8.5 Structure of the Page Table
- 8.5.1 --- Hierarchical Paging
  - Page tables may be quite large. In that case we may divide the page table into pages.
  - In one scheme, the logical address is partitioned as (p1|p2|d). P1 is used as an index into an outer page table. This leads us to one page of the page table. P2 and d are then used in the "normal way" to complete the address translation.
  - For still larger page tables SPARC's support three-level paging and Motorola 68030 supports four-level paging.
  - Generally it is not considered appropriate to map a 64-bit paged address space with "traditional" hierarchical page tables. It requires a "ridiculous" number of levels of page tables -- e.g. seven levels.
- 8.5.2 -- Hashed Page Tables
  - Per-process hashed page tables are an alternative to hierarchical page tables. A hash function is applied to the virtual address. Collisions are resolved with external chaining. Each entry on a chain contains a virtual address, frame number, and pointer for the next item on the chain.
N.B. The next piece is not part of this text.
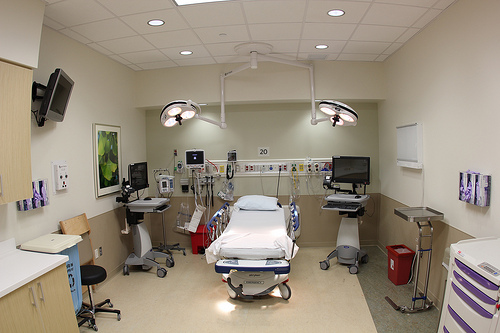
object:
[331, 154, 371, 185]
computer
  - Clustered page tables are a variant in which each entry in the page table refers to several pages.
- 8.5.3 -- Inverted Page Table
  - The UltraSPARC and PowerPC use an inverted page table. This table has one entry for each frame. The entry contains the virtual address for the frame and info on the process that is using the frame.
  - There may be some total space savings with this set-up, but hardware and OS cannot directly index into the table using the page number, so it would take a long time to search this table to find the information for a forward address translation.
  - The idea of the hashed page table is used in conjunction with the inverted page table to speed the search for the correct table entry.
  - Of course if there is a cache hit in the TLB, the page table is not consulted and effective memory access time is nearly equal to memory access time. If the page table is consulted, then address translation requires one additional memory access for each probed link in the hash-overflow chain.
  - When entries in the inverted page table are able to contain only one virtual page number, it becomes difficult to implement shared memory. All processes sharing a frame have to reference it with the same virtual page number.
8.6 Segmentation
- 8.6.1 -- Basic Method
  - Programmers tend to think of their programs as a collection of named functions, modules, and data structures -- not arranged in any particular order.
  - Maybe it is not so "natural" to think of the program as occupying a linear array of word-cells starting at address 0 and running to some upper limit.
  - The segmentation memory management scheme makes it a little easier for the programmer to view the program as that unordered collection.
  - Instead of pages we have 'named' segments of memory of varying length. Logical addresses consist of a segment 'name' (a number) followed by an offset within the segment.
- 8.6.2 -- Hardware
  - A segment table is indexed by segment number (name). Each entry of the table contains the base address and limit (length) of a segment.
  - To translate an address we compare the offset part with the limit in the segment table entry. If the offset is not too large, the physical address is the sum of the segment base plus the offset. Otherwise we have to trap a violation of a segment limit.
8.7 Example: The Intel Pentium
- In the Intel Pentium, there are segmentation and paging units that together function as "the MMU." The Pentium supports pure segmentation and paged segments.